About Me
- First, sorry if I seem nervous, this position means everything to me
- 6 co-ops across mech, elec, firmware -> Mostly in mechanical design and integrating electrical components
- Defense is where I want to work, it would truly change my career.
- 6 years of CAD design experience, with knowledge of PTC Creo and know how to conduct FEA to evaluate my designs
- Since graduating, I joined the UW orbital design team -> where I am leading the design of the solar panel deployment mechanism.
- Thorough understand of how to apply the engineering lifecycle to new designs, whether that is identifying constraints, conducting experiments, and writing and conducting test procedures.
- Never showed that I was unable to provide a working solution -> Shows my passion, reliability and learning capability. -> I didn’t know things
- I find interviews tough because I work by showing actions, rather than trying to prove my worth through words -> outstanding track record delivering solutions under tight constraints; backed by testimonials
- I value teamwork. Co-ops -> I developed relationships with coworkers I miss seeing everyday, and hope to do the same at Curtiss Wright.
What Curtiss Wright Does
Curtiss-Wright has a 95-year aerospace lineage, where your DNA is mission-critical engineering in extreme environments.
- You design and make rugged embedded Mission Computers packaged as Line Replaceable Units, using VPX cards integrated per the OpenVPX system profile
- These computers host mission applications like sensor fusion, video, maps, AI, ISR (intelligence, surveillance, reconnaissance) and electronic warfare. These are systems that collect, process, and share sensor data — things like radar, cameras, and electro-optical/infrared (EO/IR) sensors.
- They process this data in real time so operators or autonomous systems can make decisions quickly.
- Systems that detect enemy radar or communications, jam hostile signals, or shield friendly systems from interference.
- VPX single-board computers like the VPX3-1262 for mission and sensor processing
- that plug into an OpenVPX backplane.
- They’re the processing ‘brains’ for ISR/EW/avionics.
- Rugged Data recorders for flight, ground and naval platforms
- boxes that ingest live sensor data, like video and radar data to solid state storage with timestamps and encryption.
- Rugged network-attached storage systems
- a shared file server on the platform where other systems pull from and write to it over Ethernet
- Tying these products into my role would be -> design the rugged VPX chassis’, qualified for shock, vibration, and temperature extremes BY:
- building conduction/baseplate cooling paths like heat spreaders and thermal interface materials, because airflow is limited and passive paths maximize reliability
- Tune the shock and vibration response of the chassis with modal targets, stiff card guides, and sufficient fasteners so the LRU survives MIL-STD-810 profiles.
- Account for environmental conditions, implementing materials with similar coefficients of thermal expansion, sealed gaskets, and conformal coating to keep electronics within limits across hot/cold, humidity, sand/dust
- Mission Computer Models:
- MPMC-932x (3U, 2-slot): compact OpenVPX mission computer LRU.
- MPMC-935x (3U, 5-slot): scalable OpenVPX mission computer; forced-air or baseplate/cooled variants.
- MPMC-9365 (3U, 6-slot): larger payload count for harsher environments.
- You’ll see VPX3-1260 Intel Xeon, GPUs, FPGAs and Ethernet Switches implemented
Why I want to work here and for this position
- I’ll have the opportunity to apply my engineering expertise to an industry that gives me purpose, knowing I will be involved with technologies that are critical to the lives of those who protect our country and way of life, not just routine parts
- The role combines mechanical design, thermal/structural analysis, failure investigation and materials science, which aligns exceptionally well with my academic strengths and my engineering ambitions.
- I’ll be working in a multi-disciplinary, highly technical environment, collaborating with electronics, manufacturing, and test engineers.
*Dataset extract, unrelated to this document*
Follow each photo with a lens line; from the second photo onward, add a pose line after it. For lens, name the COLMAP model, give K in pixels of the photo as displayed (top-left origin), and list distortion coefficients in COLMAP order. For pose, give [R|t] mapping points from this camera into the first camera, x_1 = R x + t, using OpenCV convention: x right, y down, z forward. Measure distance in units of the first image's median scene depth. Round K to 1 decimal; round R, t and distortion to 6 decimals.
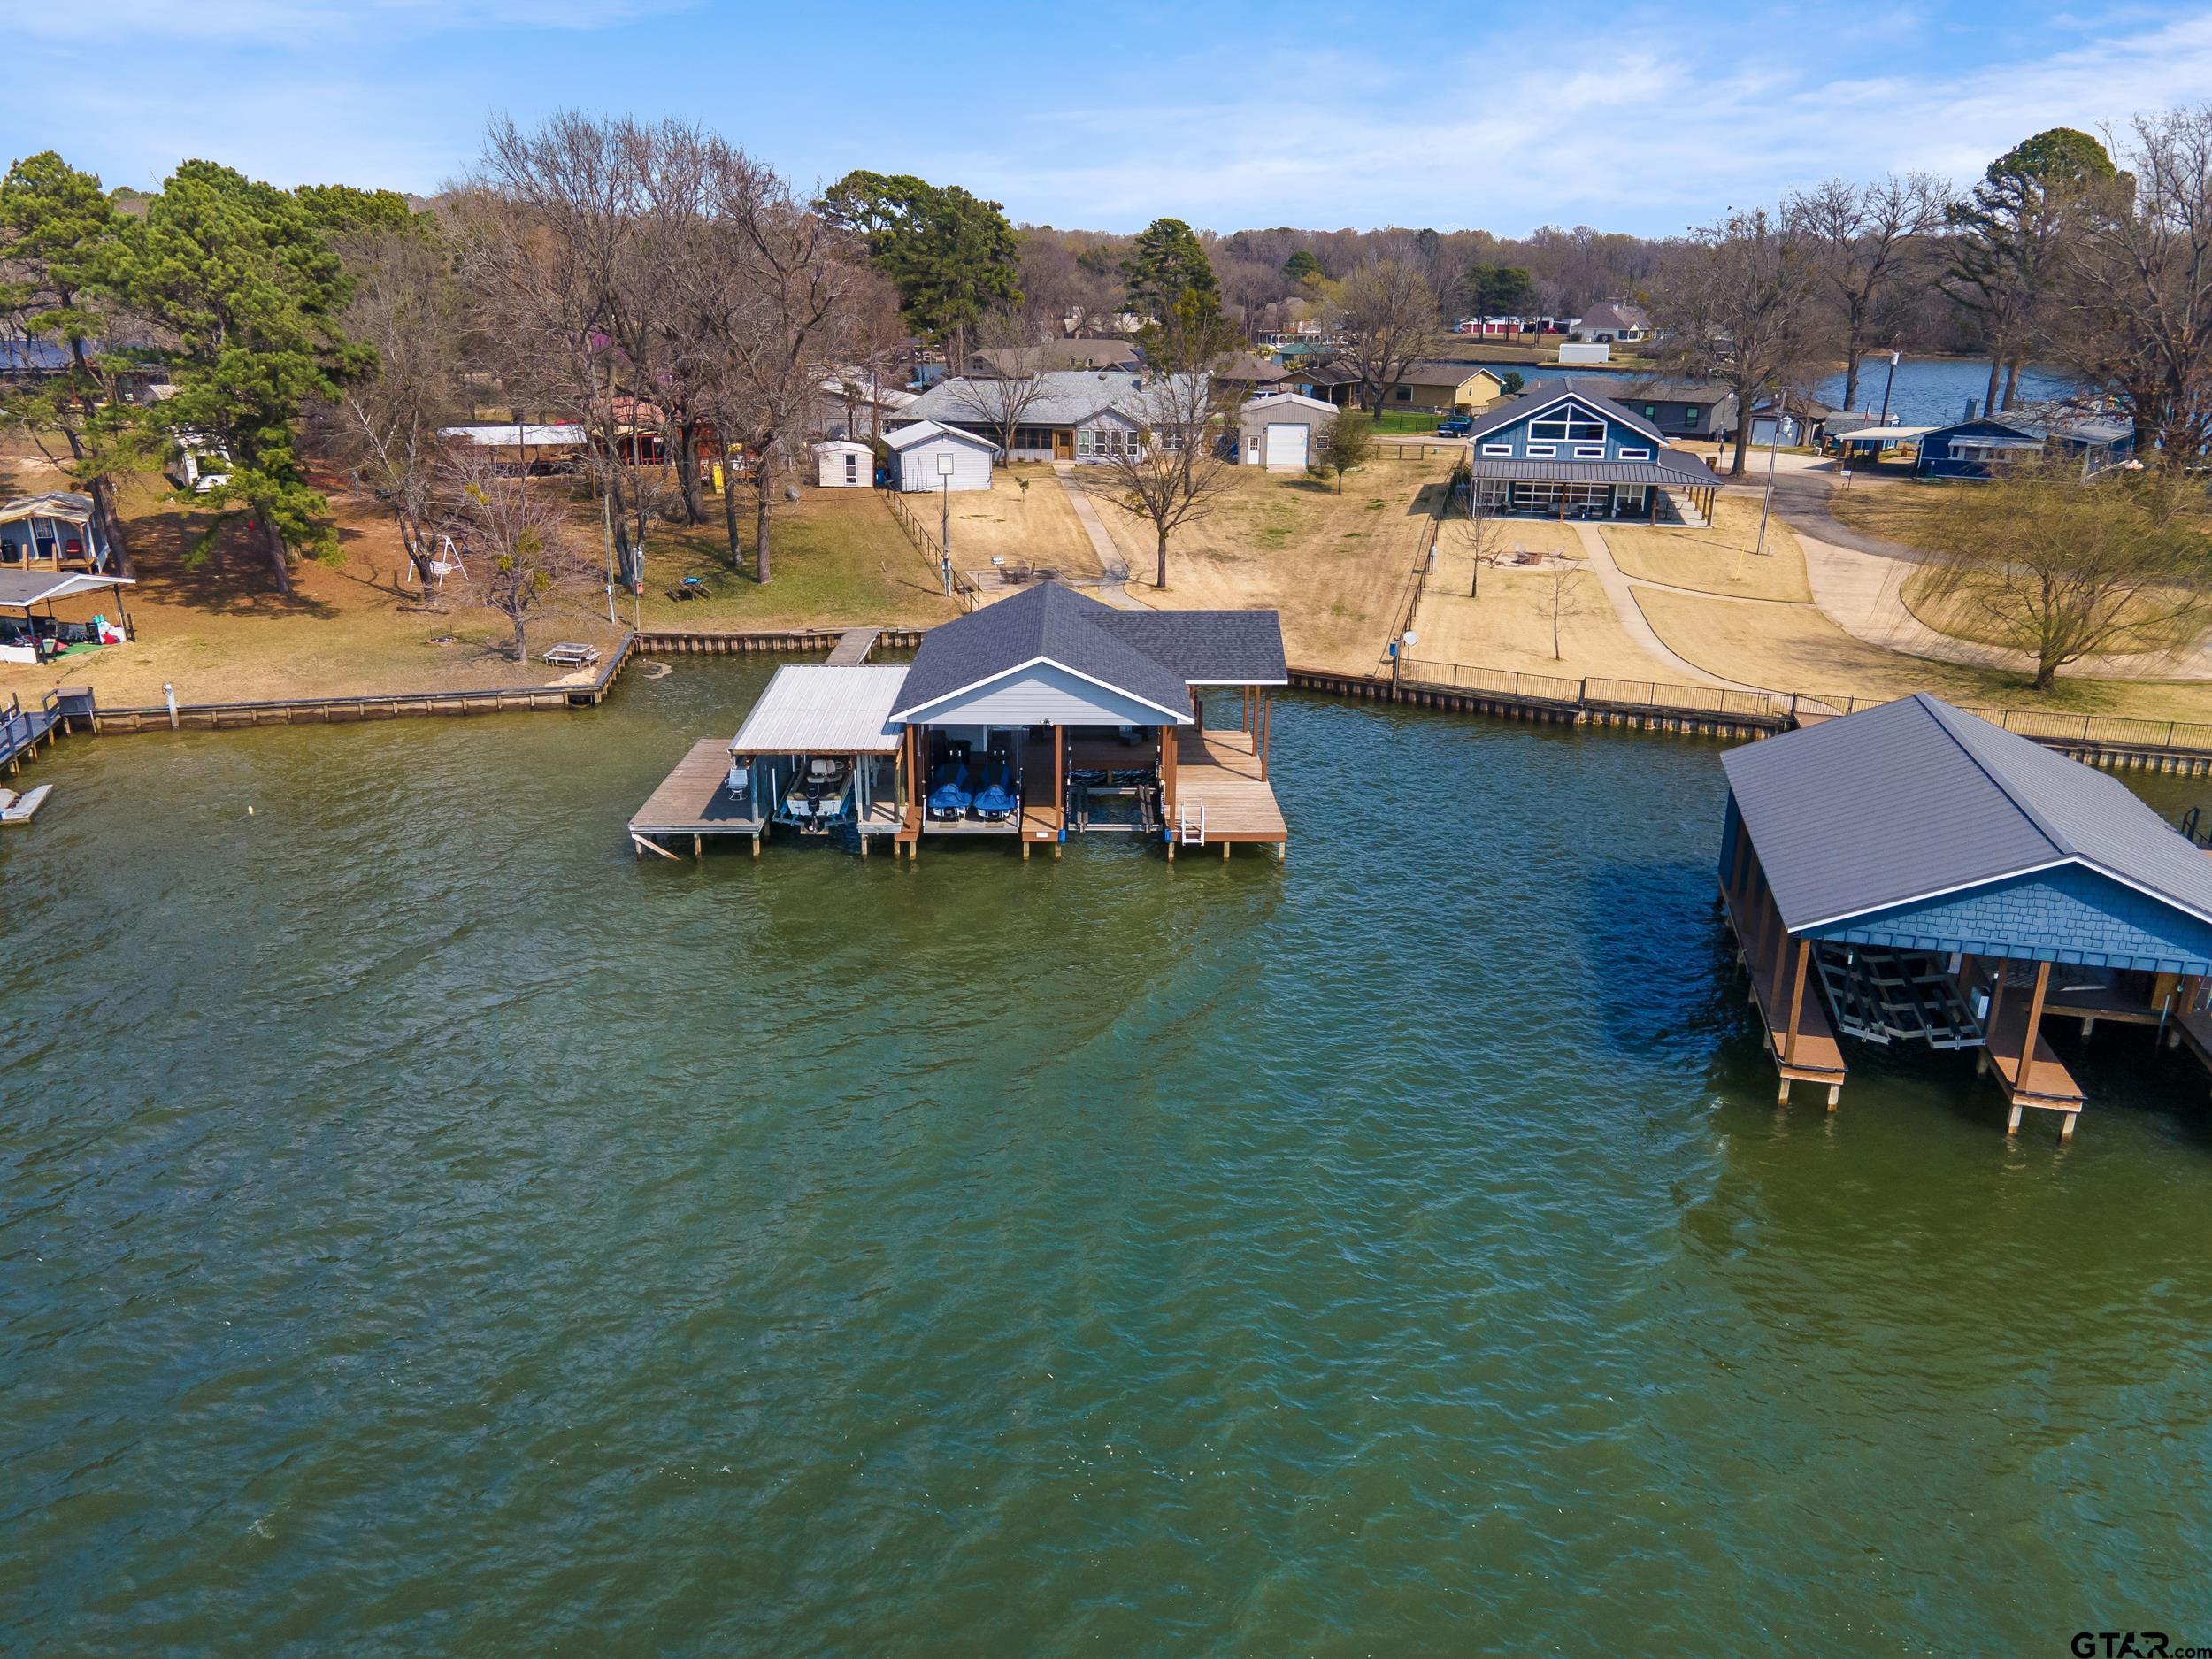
lens RADIAL K [[1574.0, 0, 1106.0], [0, 1574.0, 829.5], [0, 0, 1]] dist [-0.001542, 0.051702]
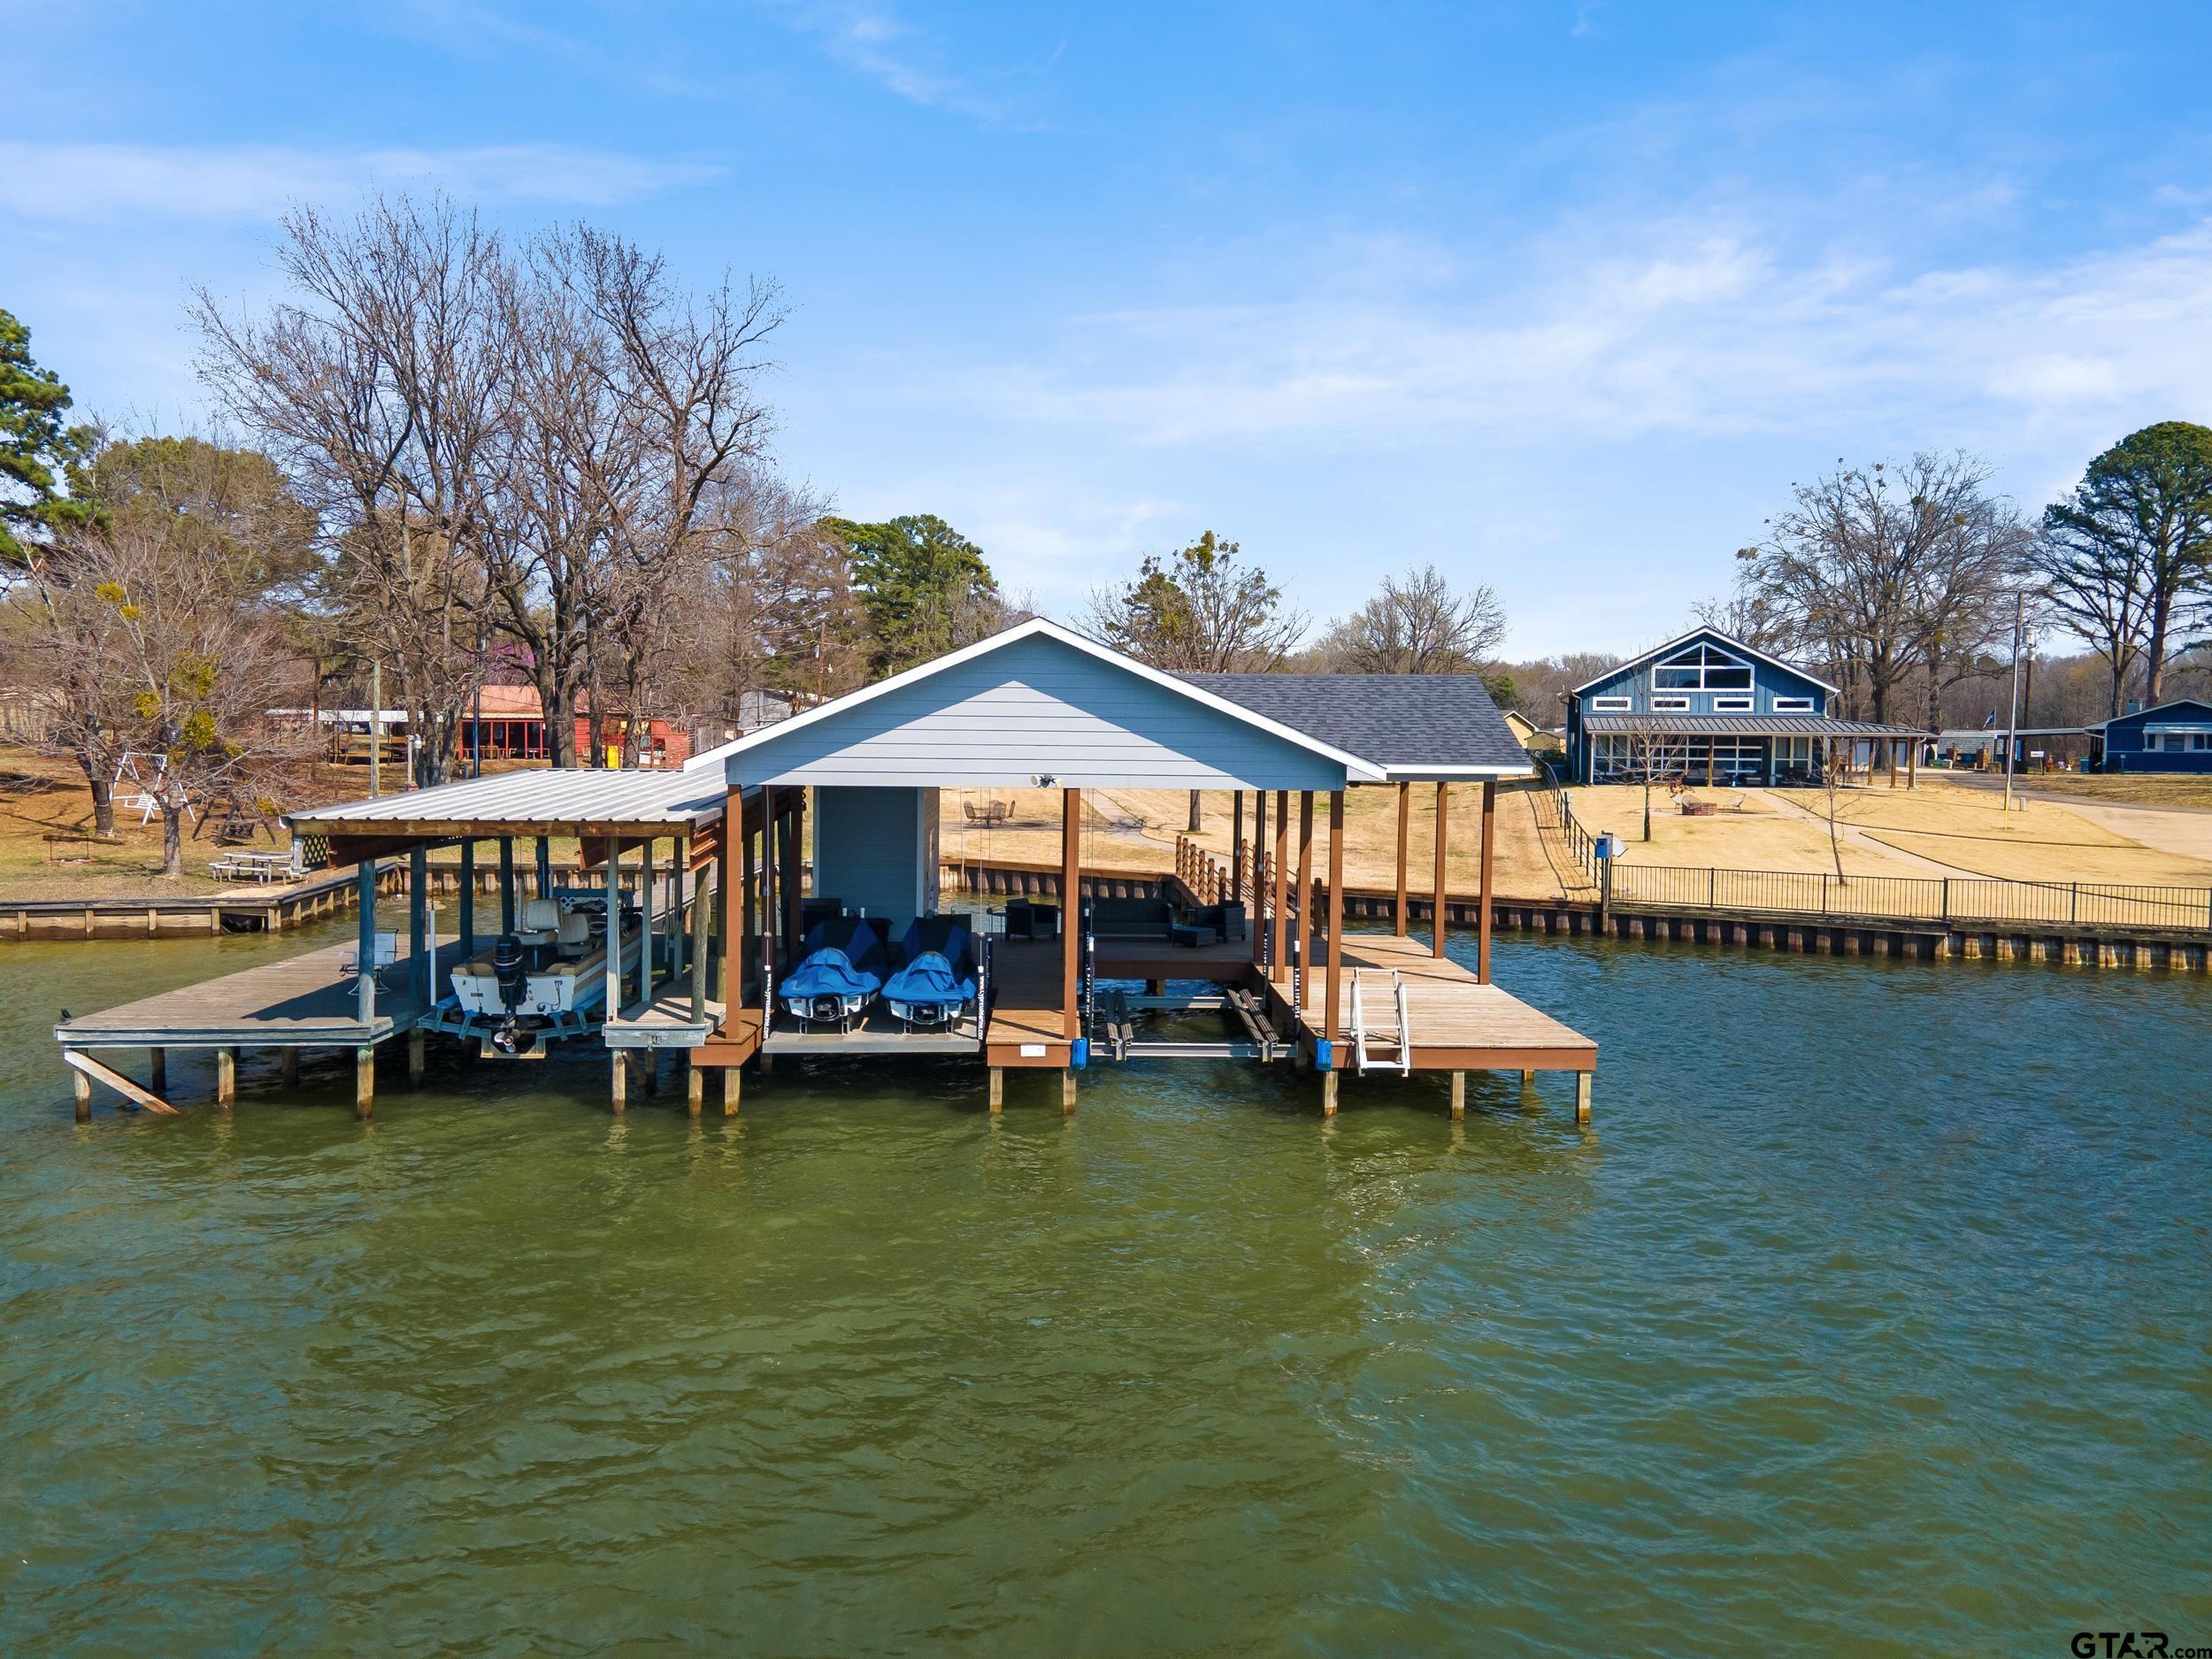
lens RADIAL K [[1574.0, 0, 1106.0], [0, 1574.0, 829.5], [0, 0, 1]] dist [-0.001542, 0.051702]
pose [[0.999832, 0.004969, 0.017633, -0.027637], [0.000036, 0.961976, -0.273136, 0.060735], [-0.018320, 0.273090, 0.961814, 0.550174]]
In past roles I often had to handle those disciplines myself — as a mechatronics engineer I’ve integrated mechanical, electrical, and control systems end-to-end — so I already understand how each function thinks and can communicate effectively across disciplines to keep designs practical, testable, and manufacturable.
- It’s an onsite role which fosters strong teaming, direct engagement with prototypes, testing labs, and hands-on design validation, exactly what I have learned what gets me out of bed in the morning.
- Ultimately want a position that I can excel in from the beginning while advancing my skills long term, I’ll be investing in a career path, not just a job.